Concomitant with DNA replication, the chromosomal cohesin complex establishes cohesion between newly replicated sister chromatids. Cohesion establishment requires acetylation of conserved cohesin lysine residues by Eco1 acetyltransferase. Here, we explore how cohesin acetylation is linked to DNA replication. Biochemical reconstitution of replication-coupled cohesin acetylation reveals that transient DNA structures, which form during DNA replication, control the acetylation reaction. As polymerases complete lagging strand replication, strand displacement synthesis produces DNA flaps that are trimmed to result in nicked double-stranded DNA. Both flaps and nicks stimulate cohesin acetylation, while subsequent nick ligation to complete Okazaki fragment maturation terminates the acetylation reaction. A flapped or nicked DNA substrate constitutes a transient molecular clue that directs cohesin acetylation to a window behind the replication fork, next to where cohesin likely entraps both sister chromatids. Our results provide an explanation for how DNA replication is linked to sister chromatid cohesion establishment.

伴随 DNA 复制，染色体黏附蛋白复合物在新复制的姐妹染色单体之间建立凝聚力。内聚力的建立需要通过 Eco1 乙酰转移酶对保守的内聚素赖氨酸残基进行乙酰化。

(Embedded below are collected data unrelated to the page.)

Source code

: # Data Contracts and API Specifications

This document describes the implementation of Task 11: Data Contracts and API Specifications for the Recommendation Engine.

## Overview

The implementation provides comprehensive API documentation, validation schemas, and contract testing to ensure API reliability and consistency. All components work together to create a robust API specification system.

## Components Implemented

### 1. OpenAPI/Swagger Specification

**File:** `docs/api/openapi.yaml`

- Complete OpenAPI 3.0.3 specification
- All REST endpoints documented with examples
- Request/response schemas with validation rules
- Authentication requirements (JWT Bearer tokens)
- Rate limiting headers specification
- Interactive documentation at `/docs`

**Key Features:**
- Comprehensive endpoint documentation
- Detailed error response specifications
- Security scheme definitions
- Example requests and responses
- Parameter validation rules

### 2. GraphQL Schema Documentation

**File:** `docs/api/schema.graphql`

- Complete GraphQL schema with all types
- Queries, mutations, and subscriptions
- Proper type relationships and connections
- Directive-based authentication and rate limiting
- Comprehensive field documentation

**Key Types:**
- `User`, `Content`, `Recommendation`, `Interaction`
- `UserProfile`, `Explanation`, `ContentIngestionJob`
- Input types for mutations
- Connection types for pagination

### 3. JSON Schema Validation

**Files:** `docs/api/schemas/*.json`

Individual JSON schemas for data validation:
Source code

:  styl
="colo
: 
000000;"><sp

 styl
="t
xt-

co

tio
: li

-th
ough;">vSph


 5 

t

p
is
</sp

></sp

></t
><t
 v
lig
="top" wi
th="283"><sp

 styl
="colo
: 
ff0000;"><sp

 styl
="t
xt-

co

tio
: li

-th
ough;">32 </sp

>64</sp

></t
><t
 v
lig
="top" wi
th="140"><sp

在这里，我们探讨了 cohesin 乙酰化如何与 DNA 复制相关联。复制偶联黏连蛋白乙酰化的生化重建揭示了在 DNA 复制过程中形成的瞬时 DNA 结构控制着乙酰化反应。当聚合酶完成滞后链复制时，链置换合成产生 DNA 瓣，这些瓣被修剪以产生带切口的双链 DNA。皮瓣和缺口都刺激黏连蛋白乙酰化，而随后完成冈崎片段成熟的缺口连接终止了乙酰化反应。拍打或缺口的 DNA 底物构成了一个短暂的分子线索，它将粘连蛋白乙酰化作用引导到复制叉后面的窗口，紧挨着粘连蛋白可能捕获两个姐妹染色单体的地方。我们的结果解释了 DNA 复制如何与姐妹染色单体凝聚建立相关联。